* TASK TO CARRY OUT: Figure out the number of lines in the data that hold the string "identidade". Reply with that figure only.

Transcribed page contents:
==========
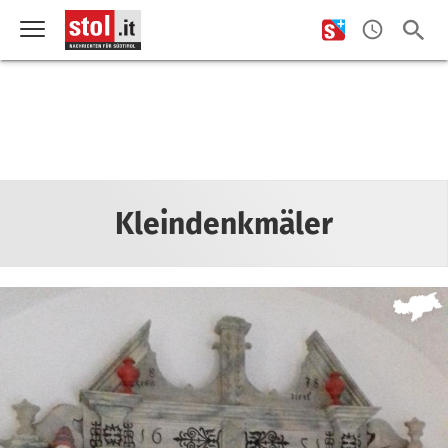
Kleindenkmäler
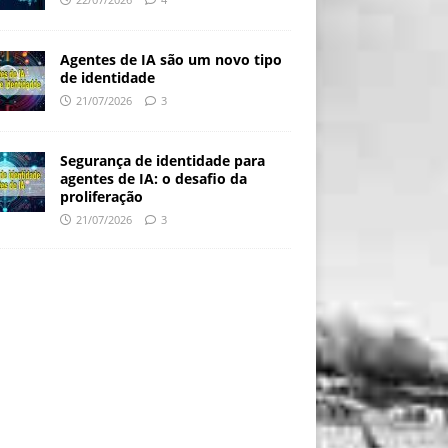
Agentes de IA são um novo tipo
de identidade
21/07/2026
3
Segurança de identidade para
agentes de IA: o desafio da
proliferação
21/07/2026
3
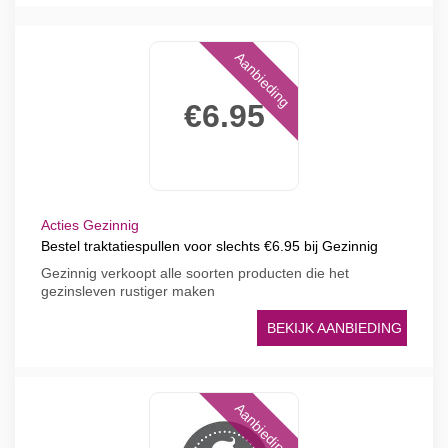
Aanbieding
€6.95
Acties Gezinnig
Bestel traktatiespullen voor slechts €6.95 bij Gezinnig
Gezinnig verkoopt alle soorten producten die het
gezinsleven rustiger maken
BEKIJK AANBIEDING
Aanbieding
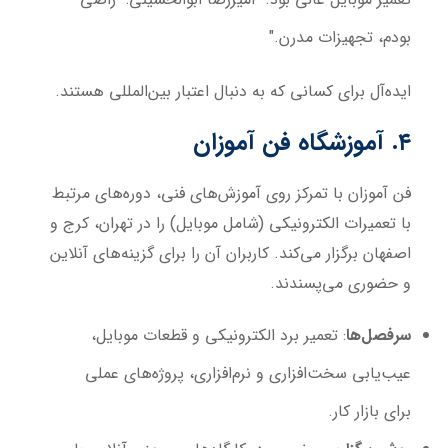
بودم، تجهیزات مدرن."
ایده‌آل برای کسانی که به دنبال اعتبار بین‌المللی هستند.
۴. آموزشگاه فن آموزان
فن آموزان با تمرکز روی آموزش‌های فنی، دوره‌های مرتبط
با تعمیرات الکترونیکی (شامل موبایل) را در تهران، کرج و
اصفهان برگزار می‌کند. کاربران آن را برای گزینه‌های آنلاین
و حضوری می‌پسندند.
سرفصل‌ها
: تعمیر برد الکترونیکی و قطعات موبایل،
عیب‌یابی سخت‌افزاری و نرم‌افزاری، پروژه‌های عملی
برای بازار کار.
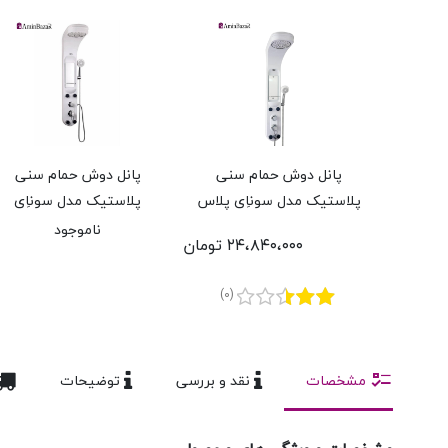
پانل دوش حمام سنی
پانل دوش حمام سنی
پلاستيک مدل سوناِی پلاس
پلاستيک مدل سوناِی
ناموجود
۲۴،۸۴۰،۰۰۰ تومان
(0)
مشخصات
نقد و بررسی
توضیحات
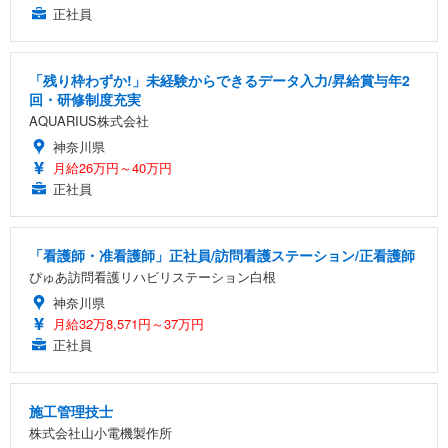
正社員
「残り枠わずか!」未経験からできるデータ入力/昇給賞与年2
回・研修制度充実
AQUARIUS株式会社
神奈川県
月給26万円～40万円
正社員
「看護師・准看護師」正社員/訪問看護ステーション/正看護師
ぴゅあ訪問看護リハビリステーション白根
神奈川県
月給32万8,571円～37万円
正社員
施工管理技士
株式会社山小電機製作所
==========
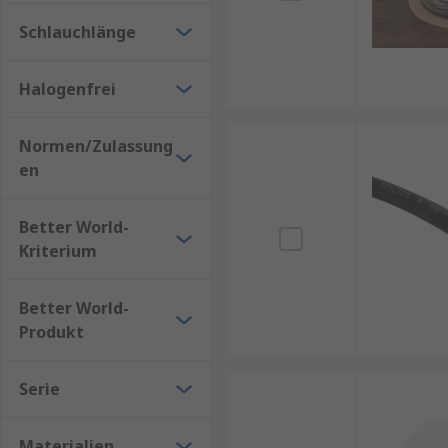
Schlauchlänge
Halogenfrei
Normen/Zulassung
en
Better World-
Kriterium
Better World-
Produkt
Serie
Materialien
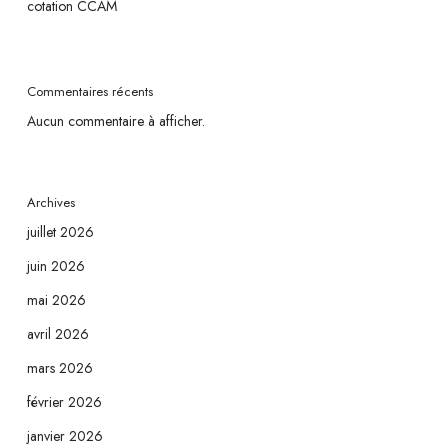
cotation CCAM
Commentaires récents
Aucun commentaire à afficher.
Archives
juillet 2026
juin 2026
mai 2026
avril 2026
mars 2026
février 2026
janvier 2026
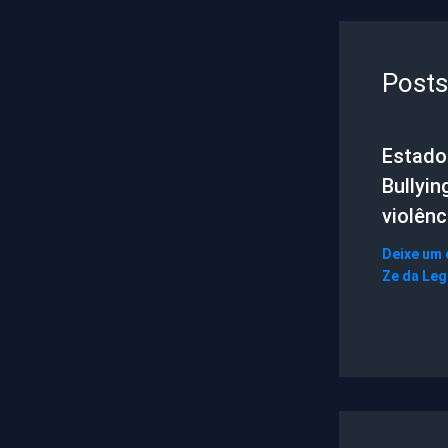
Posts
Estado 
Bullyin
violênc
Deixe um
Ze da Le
==========
* WRITTEN REPLY: 2